Ce jeudi 22 juin -ou était-ce un vendredi ?- je rentrais de mon travail exténué avec en tête la seule idée de m'allonger sur mon canapé pour ne plus jamais en bouger.
Cependant, alors que je poussai la porte d'entrée, je sentis qu'elle buttait contre un petit objet. J'entrai pour voir de quoi il s'agissait et découvris un dé. Aussi fatigué que j'étais, je ne prêtai pas attention à cet objet insignifiant et décidai de le poser dehors. Je pus enfin m'adonner à une sieste bien méritée.
Le lendemain, je me rendis au casino, la tête reposée et habité par une furieuse envie de plumer mes adversaires. Après avoir enchaîné cinq parties remportées avec succès, je décidai d'aller prendre une collation. Je m'achetai donc un sandwich à la boulangerie d'en face.
Lorsque que je plantai mes dents dans le pain, je sentis quelque chose de rigide. Je ne tardai pas à trouver ce qui m'avait dérangé : un dé.
Une impression soudaine me fit penser que c'était le même que celui de la veille. Je décidai de l'examiner plus précisément, avec pourtant une certaine réticence. Ce dé n'était pas banal, je le savais, je le sentais.
Je remarquai en le tournant entre mes doigts que la face où aurait dû être inscrit un 1 était remplacée par une espèce de tête de mort hideuse qui me fit frissonner. Un filet de sueur coula dans mon dos et je sentis ma gorge se nouer. C'était absurde, pourtant. Après tout, cet objet n'était rien de plus qu'un dé stylisé.
Toutefois, je ne parviens pas à m'endormir avant très tard le soir, car dès lors que mes paupières daignaient se fermer, la vision de la tête de mort gravée sur le dé me faisaient frissonner de peur et une angoisse inexplicable s'emparait de moi.
Quelques jours plus tard, l'image du dé ne quittait pas mon esprit. Elle était là, bien nette, comme si je n'avais qu'à la toucher pour la sentir entre mes doigts.
Je décidai d'aller prendre l'air en forêt.
J'arrivai au bord d'un ruisseau quand tout à coup, je sentis une présence.
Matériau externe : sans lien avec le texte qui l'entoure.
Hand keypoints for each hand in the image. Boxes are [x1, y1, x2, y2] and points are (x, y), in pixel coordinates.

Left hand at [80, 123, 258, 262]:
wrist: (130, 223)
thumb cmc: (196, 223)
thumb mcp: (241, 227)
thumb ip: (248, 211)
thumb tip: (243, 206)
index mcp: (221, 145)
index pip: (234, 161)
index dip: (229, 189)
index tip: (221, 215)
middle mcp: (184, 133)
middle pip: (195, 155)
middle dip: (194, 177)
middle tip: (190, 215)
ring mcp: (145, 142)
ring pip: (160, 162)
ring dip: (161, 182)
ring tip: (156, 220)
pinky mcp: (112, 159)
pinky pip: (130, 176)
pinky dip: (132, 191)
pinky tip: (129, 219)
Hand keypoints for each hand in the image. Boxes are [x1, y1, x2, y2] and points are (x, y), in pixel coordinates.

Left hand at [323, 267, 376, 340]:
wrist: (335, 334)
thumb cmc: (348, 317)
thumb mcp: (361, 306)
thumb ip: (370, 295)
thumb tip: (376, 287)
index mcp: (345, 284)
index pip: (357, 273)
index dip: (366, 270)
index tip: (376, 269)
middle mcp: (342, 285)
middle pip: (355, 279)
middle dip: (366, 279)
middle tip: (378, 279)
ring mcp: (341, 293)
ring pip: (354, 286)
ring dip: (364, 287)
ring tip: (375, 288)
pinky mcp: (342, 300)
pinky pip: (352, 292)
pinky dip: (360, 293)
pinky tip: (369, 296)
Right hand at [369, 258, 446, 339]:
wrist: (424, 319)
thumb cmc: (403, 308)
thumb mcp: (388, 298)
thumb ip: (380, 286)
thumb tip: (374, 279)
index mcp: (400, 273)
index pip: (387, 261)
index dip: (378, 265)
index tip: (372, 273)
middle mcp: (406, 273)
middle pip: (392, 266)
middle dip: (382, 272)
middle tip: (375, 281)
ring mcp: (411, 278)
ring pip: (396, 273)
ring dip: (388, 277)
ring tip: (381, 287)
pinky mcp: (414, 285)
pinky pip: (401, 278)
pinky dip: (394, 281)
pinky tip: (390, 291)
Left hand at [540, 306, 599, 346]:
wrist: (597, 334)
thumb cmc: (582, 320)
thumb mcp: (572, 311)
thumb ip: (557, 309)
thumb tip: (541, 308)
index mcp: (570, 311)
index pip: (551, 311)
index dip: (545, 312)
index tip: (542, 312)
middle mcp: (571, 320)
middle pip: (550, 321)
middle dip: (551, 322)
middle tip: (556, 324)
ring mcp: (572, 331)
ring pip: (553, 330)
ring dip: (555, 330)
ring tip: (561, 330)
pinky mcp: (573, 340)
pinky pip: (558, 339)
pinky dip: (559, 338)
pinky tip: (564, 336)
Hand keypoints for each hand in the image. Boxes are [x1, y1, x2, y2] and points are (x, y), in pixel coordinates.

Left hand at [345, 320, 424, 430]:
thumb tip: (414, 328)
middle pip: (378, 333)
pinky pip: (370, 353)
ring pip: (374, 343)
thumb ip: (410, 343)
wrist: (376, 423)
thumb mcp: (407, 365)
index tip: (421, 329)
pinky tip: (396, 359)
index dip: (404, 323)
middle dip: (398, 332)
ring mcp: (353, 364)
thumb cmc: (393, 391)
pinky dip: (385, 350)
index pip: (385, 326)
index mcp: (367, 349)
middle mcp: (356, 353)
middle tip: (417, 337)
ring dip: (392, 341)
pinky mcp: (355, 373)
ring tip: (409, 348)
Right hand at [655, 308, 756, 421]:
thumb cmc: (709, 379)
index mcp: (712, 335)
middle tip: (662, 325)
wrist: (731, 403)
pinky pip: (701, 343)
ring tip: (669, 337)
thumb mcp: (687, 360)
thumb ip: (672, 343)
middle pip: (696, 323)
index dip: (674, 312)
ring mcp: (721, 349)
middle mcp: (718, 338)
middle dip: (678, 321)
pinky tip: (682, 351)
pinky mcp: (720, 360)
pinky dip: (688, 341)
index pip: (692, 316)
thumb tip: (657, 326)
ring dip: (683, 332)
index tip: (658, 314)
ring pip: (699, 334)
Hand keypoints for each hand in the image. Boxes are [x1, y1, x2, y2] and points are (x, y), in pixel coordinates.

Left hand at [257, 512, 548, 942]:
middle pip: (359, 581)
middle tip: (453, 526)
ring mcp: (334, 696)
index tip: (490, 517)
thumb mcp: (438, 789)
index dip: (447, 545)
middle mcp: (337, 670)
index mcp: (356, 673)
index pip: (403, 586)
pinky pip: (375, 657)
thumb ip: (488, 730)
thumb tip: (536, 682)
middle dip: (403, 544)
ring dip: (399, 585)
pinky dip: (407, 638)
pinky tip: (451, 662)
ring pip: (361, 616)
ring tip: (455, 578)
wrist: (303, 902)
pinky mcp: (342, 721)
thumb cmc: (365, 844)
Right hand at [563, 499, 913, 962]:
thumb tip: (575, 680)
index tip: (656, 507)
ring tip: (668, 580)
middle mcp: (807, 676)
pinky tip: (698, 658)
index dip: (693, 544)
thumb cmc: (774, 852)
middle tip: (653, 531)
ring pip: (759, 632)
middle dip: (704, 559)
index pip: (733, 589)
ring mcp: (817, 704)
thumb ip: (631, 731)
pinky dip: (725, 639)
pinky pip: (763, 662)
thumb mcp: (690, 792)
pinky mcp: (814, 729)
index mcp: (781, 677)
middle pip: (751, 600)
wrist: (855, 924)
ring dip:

J'aurai dû ne pas m'en formaliser et passer mon chemin, mais l'appel fut trop fort. Et là, je le vis. Un dé.
Le dé.
Je fus pris d'un sentiment si intense, mélange de colère et d'horreur, que mon cœur s'emballa.
Je ne sentis pas mon corps se baisser pour ramasser l'objet, ni mes mains le lancer brusquement dans le cours du ruisseau. Pourtant, mes yeux le virent bel et bien couler, la tête de mort semblant me lancer un regard noir.
Une bise glaciale souffla alors dans mon dos, semblant me murmurer des mots que je ne compris pas à l'oreille d'une voix aussi acérée que des lames de rasoir.
Je levai les yeux, et découvrit avec effroi que les arbres totalement normaux il y a quelques secondes étaient pourris, leur tronc noir dégoulinait d'un sombre liquide en apparence visqueux, comme s'ils avaient été subitement repeints par une force invisible. Leurs branches oscillaient étrangement, j'avais comme l'impression qu'elles tentaient de m'attraper pour m'attirer dans les tréfonds obscurs de ce bois noir. Des cailloux roulaient, venant de toute part, autour de moi, et bientôt le sol tout entier s'animait sous mes pieds paralysés d'horreur.
Après quelques secondes passées à essayer de réguler mes pulsations cardiaques, je tentai d'avancer, mais un poids me pesait sur les épaules. Sans savoir pourquoi, je sus que c'était le dé. Il m'oppressait, m'empêchait d'avancer. Plus j'y pensai et plus sa masse m'étouffait. Je voulus crier, mais ne le pus pas. Dans une ultime tentative désespérée, je me pinçai.
Je ne m'attendais pas à un miracle mais pourtant c'en est bien un qui se produisit.
Les arbres avaient retrouvé leur banalité, leurs branches bougeaient légèrement, suivant le sens du vent chaud. Les cailloux qui parsemaient le sentier restaient fixes et ordinaires.
Je respirai un grand coup, soulagé.
Ce n'est qu'en repartant pour sortir des bois que je le sentis. Il ne m'avait jamais quitté.
Il était là, comme un parasite qui s'accroche à son hôte pour ne jamais s'en détacher.
Il était là, bien réel, je le sentais sur mes épaules.
Le poids du dé ne me quitterai jamais.